Persephone book #9 is Few Eggs and No Oranges: the Wartime Diaries of Vere Hodgson, 1940-1945. It's probably the longest Persephone book own, nearly 600 pages, and the actual time I spent reading this book was by far longer than any other Persephone, which I can normally get through in a few days, sometimes even as little as one day (and there are those that I've literally finished in one sitting). This book took me more than six weeks, because I had to read it in bits and pieces -- I just couldn't sit and read long sections at once.
Vere Hodgson (1901-1979) was born in Birmingham and was working at a charity in Notting Hill Gate during WWII. Few Eggs was first published in 1976, an abridged version of Ms. Hodgson's diaries from the war years, which she sent to relatives in Rhodesia during the war. Since I'm really interested in the War at Home, I thought this would be just up my alley. Well, it was and it wasn't -- I was really not prepared for how difficult a read this book would be. It's one thing to read fiction, but true stories are always more painful to read. The first year or so of the book covers the London Blitz, and much of this portion of the diary is entry after entry of days when Vere literally did not know if she would live to see another day -- bombs dropping, sirens blaring every night, mad rushes to the bomb shelter -- seriously, I don't know how millions of people lived through it every day and didn't lose their minds.
And then the survivors had to deal with the destruction, the short rations, and constant fear -- plus the sleeplessness would have sent me around the bend.
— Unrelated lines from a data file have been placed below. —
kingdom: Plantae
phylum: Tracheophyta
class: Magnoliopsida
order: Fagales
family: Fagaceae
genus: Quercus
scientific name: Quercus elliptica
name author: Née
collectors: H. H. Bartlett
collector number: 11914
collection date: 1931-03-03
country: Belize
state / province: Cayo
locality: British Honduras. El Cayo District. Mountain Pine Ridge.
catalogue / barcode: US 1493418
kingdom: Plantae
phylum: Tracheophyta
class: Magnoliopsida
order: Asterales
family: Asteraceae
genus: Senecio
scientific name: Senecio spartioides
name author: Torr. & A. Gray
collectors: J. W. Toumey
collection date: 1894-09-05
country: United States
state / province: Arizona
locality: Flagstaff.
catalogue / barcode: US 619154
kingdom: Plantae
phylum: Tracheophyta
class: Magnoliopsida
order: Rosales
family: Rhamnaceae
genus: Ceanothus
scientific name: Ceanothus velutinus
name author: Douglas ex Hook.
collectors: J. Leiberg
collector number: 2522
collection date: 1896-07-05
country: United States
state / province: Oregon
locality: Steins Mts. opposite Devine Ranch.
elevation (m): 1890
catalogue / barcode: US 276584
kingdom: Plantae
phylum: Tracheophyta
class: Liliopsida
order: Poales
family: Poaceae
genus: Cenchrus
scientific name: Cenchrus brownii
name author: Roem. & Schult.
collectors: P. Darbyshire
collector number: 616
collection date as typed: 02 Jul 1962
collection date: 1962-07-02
People must have developed nerves of steel. However, the book also includes a lot of lighter moments. By far, my favorite parts were about the extraordinary kindness that the British people showed to one another -- over and over there are instances of people sharing what little they had with strangers, especially soldiers.
As I read the book, I only wished I had better knowledge of WWII history -- I know the basic outlines, but I feel like I need to go back and reread all the war history that I've forgotten. Anyway, this is quite an interesting look at the life of someone who lived through the war.
|The endpapers from the Persphone edition of Few Eggs and No Oranges.|
It's from a vintage Jacqmar scarf called "London Wall."
I couldn't use this as my Classic About War selection for the Back to the Classics Challenge, since it wasn't actually published until 1976, but still have a lot of books about WWII on my TBR lists -- I have another book in the Cazalet series, Suite Francaise by Irene Nemirovsky, which I really want to read, plus I might read The Moon is Down by John Steinbeck. Bloggers, which are your favorite books about WWII?